(Stored data entries)

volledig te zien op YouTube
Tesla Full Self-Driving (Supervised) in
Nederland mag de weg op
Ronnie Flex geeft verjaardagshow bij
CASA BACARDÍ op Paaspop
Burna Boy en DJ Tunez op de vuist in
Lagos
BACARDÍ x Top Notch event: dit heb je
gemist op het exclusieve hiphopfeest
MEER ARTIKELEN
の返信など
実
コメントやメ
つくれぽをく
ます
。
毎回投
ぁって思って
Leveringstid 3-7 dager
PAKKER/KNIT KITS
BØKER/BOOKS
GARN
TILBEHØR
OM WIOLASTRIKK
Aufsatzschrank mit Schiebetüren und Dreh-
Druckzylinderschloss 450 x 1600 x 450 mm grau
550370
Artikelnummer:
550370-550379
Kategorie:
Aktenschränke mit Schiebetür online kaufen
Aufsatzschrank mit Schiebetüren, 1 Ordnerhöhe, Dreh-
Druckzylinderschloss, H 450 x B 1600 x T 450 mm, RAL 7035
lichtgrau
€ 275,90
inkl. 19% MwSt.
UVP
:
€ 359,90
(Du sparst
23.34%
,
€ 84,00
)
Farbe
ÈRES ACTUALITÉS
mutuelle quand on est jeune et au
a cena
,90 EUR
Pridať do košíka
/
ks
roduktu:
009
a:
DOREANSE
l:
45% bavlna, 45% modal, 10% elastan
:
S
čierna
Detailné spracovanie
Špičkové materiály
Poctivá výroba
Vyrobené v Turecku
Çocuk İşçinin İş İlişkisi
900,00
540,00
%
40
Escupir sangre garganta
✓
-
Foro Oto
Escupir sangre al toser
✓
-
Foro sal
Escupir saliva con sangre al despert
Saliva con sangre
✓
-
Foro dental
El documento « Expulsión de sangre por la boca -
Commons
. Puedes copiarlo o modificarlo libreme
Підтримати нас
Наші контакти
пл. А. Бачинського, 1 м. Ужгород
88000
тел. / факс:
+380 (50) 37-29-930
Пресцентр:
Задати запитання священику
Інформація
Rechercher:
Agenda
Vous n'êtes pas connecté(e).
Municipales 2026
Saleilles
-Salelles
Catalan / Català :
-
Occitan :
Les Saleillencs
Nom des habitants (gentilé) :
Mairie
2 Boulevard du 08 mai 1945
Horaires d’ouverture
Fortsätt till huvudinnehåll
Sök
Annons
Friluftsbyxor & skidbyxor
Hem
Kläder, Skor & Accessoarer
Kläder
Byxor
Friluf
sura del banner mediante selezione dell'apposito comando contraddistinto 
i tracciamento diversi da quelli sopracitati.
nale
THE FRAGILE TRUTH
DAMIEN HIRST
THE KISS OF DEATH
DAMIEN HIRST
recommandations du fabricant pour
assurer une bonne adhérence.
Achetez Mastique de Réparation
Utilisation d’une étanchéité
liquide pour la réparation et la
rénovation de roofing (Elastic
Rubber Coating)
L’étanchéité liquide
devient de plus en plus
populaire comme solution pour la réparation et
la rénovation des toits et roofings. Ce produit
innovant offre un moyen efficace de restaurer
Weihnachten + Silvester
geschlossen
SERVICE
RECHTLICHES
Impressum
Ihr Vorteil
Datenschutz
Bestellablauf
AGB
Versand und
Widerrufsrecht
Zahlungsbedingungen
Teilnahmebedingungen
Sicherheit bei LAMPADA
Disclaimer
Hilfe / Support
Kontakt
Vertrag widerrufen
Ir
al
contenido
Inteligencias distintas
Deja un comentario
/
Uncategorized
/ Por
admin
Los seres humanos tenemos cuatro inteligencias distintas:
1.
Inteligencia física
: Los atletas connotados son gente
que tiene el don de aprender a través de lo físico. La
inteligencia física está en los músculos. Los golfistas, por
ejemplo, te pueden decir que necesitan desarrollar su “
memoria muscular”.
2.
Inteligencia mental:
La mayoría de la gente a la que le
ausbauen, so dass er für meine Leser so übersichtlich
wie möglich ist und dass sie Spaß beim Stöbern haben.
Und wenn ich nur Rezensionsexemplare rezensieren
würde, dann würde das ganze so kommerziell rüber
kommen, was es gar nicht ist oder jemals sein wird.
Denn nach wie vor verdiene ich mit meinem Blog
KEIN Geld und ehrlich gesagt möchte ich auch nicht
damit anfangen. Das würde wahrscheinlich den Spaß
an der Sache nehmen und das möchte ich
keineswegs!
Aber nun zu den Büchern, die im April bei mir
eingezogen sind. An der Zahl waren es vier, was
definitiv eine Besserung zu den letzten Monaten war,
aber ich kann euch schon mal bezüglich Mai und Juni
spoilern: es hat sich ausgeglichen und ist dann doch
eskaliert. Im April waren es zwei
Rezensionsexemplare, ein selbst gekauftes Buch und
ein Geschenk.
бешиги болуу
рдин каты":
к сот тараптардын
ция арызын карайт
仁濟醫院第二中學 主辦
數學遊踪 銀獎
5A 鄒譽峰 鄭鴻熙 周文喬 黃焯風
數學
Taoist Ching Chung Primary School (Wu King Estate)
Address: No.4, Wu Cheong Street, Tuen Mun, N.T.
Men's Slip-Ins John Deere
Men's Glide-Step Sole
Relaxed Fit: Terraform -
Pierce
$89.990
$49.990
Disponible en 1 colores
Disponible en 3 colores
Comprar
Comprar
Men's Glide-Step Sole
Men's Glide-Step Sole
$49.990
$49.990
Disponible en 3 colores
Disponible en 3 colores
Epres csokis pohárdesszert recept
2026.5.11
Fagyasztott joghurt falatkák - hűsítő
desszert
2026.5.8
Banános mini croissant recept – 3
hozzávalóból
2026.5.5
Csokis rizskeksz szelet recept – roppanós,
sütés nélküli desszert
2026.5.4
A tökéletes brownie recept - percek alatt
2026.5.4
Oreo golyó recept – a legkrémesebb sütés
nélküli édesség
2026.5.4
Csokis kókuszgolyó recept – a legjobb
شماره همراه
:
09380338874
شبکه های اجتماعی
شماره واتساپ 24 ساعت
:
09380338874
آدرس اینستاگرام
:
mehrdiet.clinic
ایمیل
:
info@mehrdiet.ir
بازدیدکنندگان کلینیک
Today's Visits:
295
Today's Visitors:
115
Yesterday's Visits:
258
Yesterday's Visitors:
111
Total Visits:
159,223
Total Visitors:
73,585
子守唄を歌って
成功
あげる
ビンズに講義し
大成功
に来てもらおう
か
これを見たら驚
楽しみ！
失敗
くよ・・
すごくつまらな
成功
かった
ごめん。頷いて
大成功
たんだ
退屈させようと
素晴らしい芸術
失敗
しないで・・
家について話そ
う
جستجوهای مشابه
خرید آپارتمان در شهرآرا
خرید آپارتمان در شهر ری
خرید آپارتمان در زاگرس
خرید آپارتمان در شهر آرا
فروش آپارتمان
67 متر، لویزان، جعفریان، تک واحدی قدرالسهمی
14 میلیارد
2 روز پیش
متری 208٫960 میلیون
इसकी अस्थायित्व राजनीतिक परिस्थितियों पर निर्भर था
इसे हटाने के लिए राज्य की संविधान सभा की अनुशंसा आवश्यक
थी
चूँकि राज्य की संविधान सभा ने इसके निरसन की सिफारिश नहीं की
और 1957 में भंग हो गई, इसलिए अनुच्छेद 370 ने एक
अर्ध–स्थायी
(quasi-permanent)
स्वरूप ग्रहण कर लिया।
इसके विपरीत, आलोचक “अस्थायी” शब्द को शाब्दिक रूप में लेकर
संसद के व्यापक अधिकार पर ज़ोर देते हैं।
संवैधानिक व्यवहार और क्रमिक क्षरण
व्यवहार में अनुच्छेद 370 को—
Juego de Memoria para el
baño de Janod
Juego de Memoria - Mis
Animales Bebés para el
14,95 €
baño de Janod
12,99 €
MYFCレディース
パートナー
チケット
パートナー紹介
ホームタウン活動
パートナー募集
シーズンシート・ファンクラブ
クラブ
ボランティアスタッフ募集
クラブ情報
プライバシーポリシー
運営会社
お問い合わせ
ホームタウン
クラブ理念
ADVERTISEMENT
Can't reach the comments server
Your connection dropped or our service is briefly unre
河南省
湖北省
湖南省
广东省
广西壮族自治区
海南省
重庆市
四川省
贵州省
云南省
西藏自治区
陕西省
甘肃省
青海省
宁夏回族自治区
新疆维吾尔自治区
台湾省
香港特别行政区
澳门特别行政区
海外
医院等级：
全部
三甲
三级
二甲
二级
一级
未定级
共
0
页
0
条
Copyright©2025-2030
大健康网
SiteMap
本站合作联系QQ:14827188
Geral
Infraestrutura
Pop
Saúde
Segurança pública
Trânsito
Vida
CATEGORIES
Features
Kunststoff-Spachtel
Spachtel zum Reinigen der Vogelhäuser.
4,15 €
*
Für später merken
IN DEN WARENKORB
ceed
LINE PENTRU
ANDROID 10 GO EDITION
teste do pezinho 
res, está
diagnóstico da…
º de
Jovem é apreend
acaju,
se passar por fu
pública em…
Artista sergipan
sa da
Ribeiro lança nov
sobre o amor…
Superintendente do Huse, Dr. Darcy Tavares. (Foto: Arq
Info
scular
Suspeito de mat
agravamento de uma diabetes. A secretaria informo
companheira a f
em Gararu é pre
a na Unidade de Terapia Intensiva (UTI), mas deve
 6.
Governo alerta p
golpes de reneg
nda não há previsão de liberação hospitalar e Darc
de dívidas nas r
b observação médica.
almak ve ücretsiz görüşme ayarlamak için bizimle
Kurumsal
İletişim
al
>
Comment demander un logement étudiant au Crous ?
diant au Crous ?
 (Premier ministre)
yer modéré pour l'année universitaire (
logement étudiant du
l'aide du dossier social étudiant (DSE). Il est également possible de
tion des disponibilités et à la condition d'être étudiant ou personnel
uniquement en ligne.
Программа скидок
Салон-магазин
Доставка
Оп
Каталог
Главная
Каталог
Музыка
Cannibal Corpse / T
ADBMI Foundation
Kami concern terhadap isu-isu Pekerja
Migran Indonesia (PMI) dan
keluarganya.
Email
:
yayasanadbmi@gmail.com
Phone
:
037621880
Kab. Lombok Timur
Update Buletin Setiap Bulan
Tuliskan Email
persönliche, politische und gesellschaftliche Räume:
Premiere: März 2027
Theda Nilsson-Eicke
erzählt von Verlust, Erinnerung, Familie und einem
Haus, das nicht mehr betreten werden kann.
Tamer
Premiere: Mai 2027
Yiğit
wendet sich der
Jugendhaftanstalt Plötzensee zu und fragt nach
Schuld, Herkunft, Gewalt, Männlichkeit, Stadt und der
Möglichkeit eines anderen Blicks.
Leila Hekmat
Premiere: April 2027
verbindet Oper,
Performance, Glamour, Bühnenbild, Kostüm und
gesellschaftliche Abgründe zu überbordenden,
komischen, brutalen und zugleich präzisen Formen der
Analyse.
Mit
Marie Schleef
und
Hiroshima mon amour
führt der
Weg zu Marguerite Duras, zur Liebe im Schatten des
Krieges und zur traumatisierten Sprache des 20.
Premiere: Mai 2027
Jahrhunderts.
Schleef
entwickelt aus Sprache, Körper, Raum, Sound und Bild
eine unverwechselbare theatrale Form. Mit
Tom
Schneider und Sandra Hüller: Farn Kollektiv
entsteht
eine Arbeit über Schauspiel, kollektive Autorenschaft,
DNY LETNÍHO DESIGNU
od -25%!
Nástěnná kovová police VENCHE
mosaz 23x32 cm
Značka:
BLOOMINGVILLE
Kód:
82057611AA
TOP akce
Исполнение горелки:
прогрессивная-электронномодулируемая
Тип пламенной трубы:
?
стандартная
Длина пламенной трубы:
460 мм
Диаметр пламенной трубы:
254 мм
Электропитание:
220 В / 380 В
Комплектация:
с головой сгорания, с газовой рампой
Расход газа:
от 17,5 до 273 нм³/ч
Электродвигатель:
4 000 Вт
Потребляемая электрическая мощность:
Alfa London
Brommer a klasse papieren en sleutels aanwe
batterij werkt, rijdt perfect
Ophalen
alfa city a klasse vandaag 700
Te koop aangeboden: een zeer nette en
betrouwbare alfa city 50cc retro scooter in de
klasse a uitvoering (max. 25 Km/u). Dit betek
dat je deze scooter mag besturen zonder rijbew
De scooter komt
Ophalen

> [TRY IT]
Both end lines included, restate word for word the lines above from the line with "本站合作联系QQ:14827188" to the line with "l'aide du dossier", and nothing else.

> [WRITTEN SOLUTION]
本站合作联系QQ:14827188
Geral
Infraestrutura
Pop
Saúde
Segurança pública
Trânsito
Vida
CATEGORIES
Features
Kunststoff-Spachtel
Spachtel zum Reinigen der Vogelhäuser.
4,15 €
*
Für später merken
IN DEN WARENKORB
ceed
LINE PENTRU
ANDROID 10 GO EDITION
teste do pezinho 
res, está
diagnóstico da…
º de
Jovem é apreend
acaju,
se passar por fu
pública em…
Artista sergipan
sa da
Ribeiro lança nov
sobre o amor…
Superintendente do Huse, Dr. Darcy Tavares. (Foto: Arq
Info
scular
Suspeito de mat
agravamento de uma diabetes. A secretaria informo
companheira a f
em Gararu é pre
a na Unidade de Terapia Intensiva (UTI), mas deve
 6.
Governo alerta p
golpes de reneg
nda não há previsão de liberação hospitalar e Darc
de dívidas nas r
b observação médica.
almak ve ücretsiz görüşme ayarlamak için bizimle
Kurumsal
İletişim
al
>
Comment demander un logement étudiant au Crous ?
diant au Crous ?
 (Premier ministre)
yer modéré pour l'année universitaire (
logement étudiant du
l'aide du dossier social étudiant (DSE). Il est également possible de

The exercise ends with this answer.